As courts around the country seemingly go out of their way to declare that bans on semi-automatic firearms are constitutional (a federal judge in Massachusetts being the latest to proclaim that guns deemed “assault weapons” have no Second Amendment protections), it’s worth revisiting what Justice Clarence Thomas and the late Justice Antonin Scalia had to say about this.
When the U.S. Supreme Court declined to hear a case challenging a semi-automatic ban in Highland Park, Ill., Justice Thomas penned a stinging dissent, and Scalia joined him in his criticism. Thomas wrote that courts upholding the ban were in essence rewriting the Heller decision, noting that in that case the Supreme Court excluded only “those weapons not typically possessed by law-abiding citizens for lawful purposes.” The Second Amendment, according to Thomas’ explanation, protects “an independent, individual right. Its scope is defined not by what the militia needs, but by what private citizens commonly possess.” Since millions of Americans lawfully possess semi-automatic rifles and shotguns for a variety of lawful purposes, Thomas reasoned, under Supreme Court precedent “that is all that is needed for citizens to have a right under the Second Amendment to keep such weapons.”
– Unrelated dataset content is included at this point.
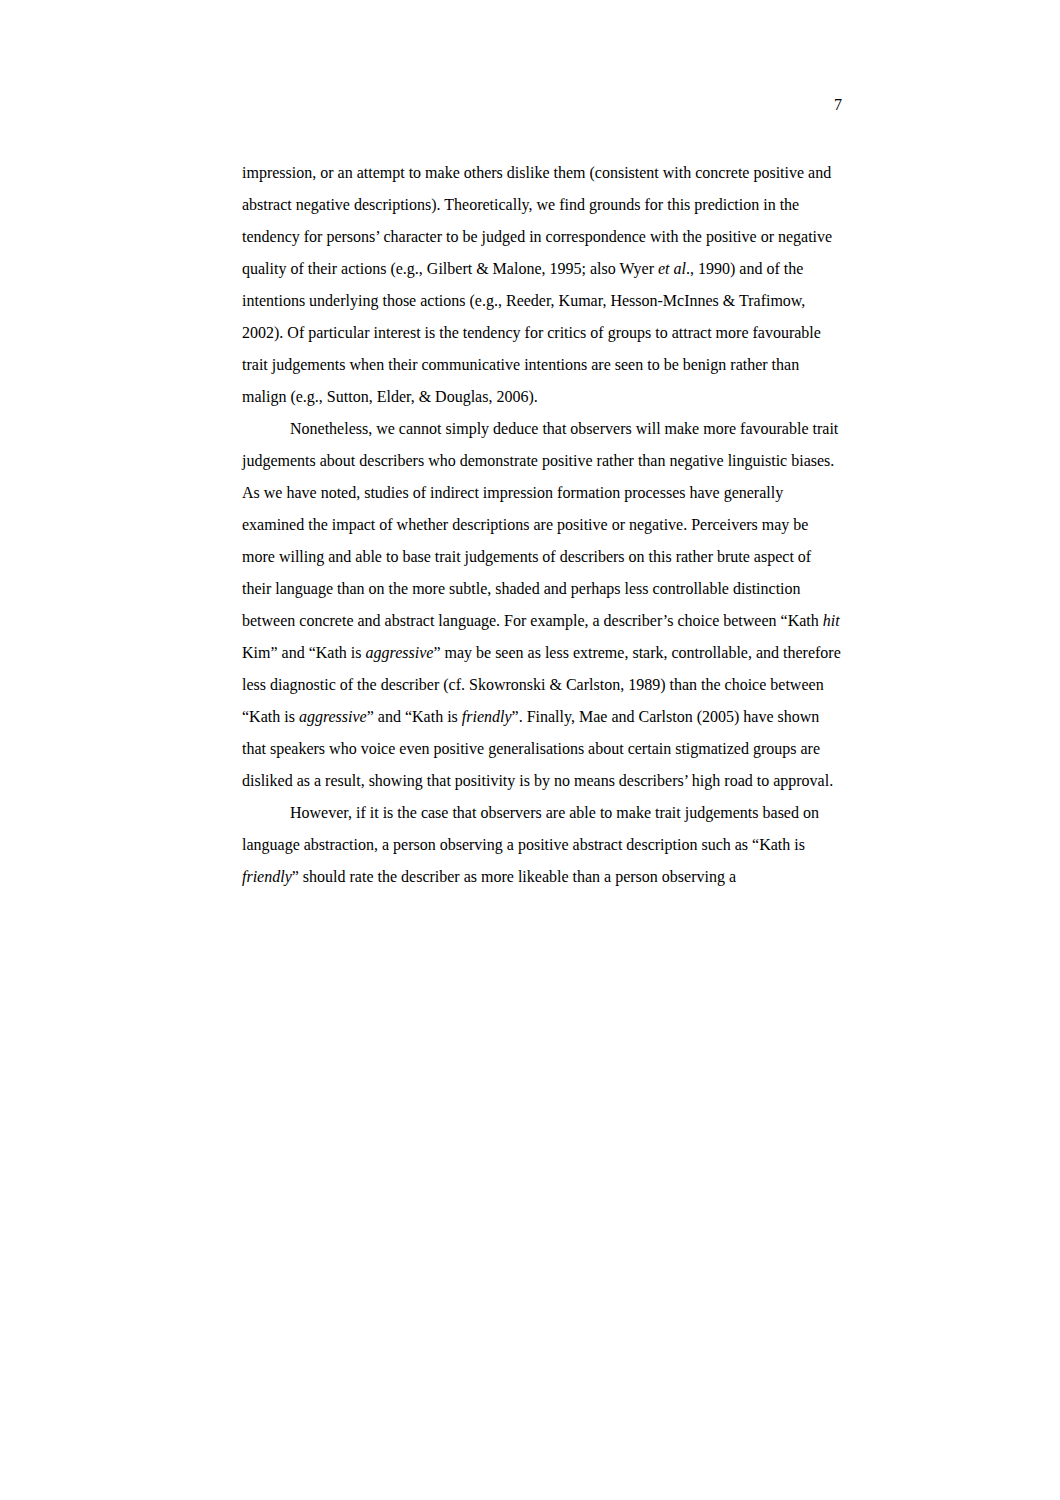7
impression, or an attempt to make others dislike them (consistent with concrete positive and abstract negative descriptions). Theoretically, we find grounds for this prediction in the tendency for persons’ character to be judged in correspondence with the positive or negative quality of their actions (e.g., Gilbert & Malone, 1995; also Wyer et al., 1990) and of the intentions underlying those actions (e.g., Reeder, Kumar, Hesson-McInnes & Trafimow, 2002). Of particular interest is the tendency for critics of groups to attract more favourable trait judgements when their communicative intentions are seen to be benign rather than malign (e.g., Sutton, Elder, & Douglas, 2006).
Nonetheless, we cannot simply deduce that observers will make more favourable trait judgements about describers who demonstrate positive rather than negative linguistic biases. As we have noted, studies of indirect impression formation processes have generally examined the impact of whether descriptions are positive or negative. Perceivers may be more willing and able to base trait judgements of describers on this rather brute aspect of their language than on the more subtle, shaded and perhaps less controllable distinction between concrete and abstract language. For example, a describer’s choice between “Kath hit Kim” and “Kath is aggressive” may be seen as less extreme, stark, controllable, and therefore less diagnostic of the describer (cf. Skowronski & Carlston, 1989) than the choice between “Kath is aggressive” and “Kath is friendly”. Finally, Mae and Carlston (2005) have shown that speakers who voice even positive generalisations about certain stigmatized groups are disliked as a result, showing that positivity is by no means describers’ high road to approval.
However, if it is the case that observers are able to make trait judgements based on language abstraction, a person observing a positive abstract description such as “Kath is friendly” should rate the describer as more likeable than a person observing a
Thomas cautioned his colleagues on the Supreme Court that by not taking up the gun ban in Highland Park, they were “relegating the Second Amendment to a second-class right.” Unfortunately, we’ve seen other courts around the country use the same twisted logic as the 7th Circuit Court of Appeals to uphold similar bans in other states. Thomas is correct—it’s past time for the Supreme Court to rise from its Second Amendment slumber and set the record straight on semi-automatic long guns. You have the right to keep them, you have the right to bear them, and any judge who says otherwise is ignoring the Constitution and the clear direction of the Supreme Court.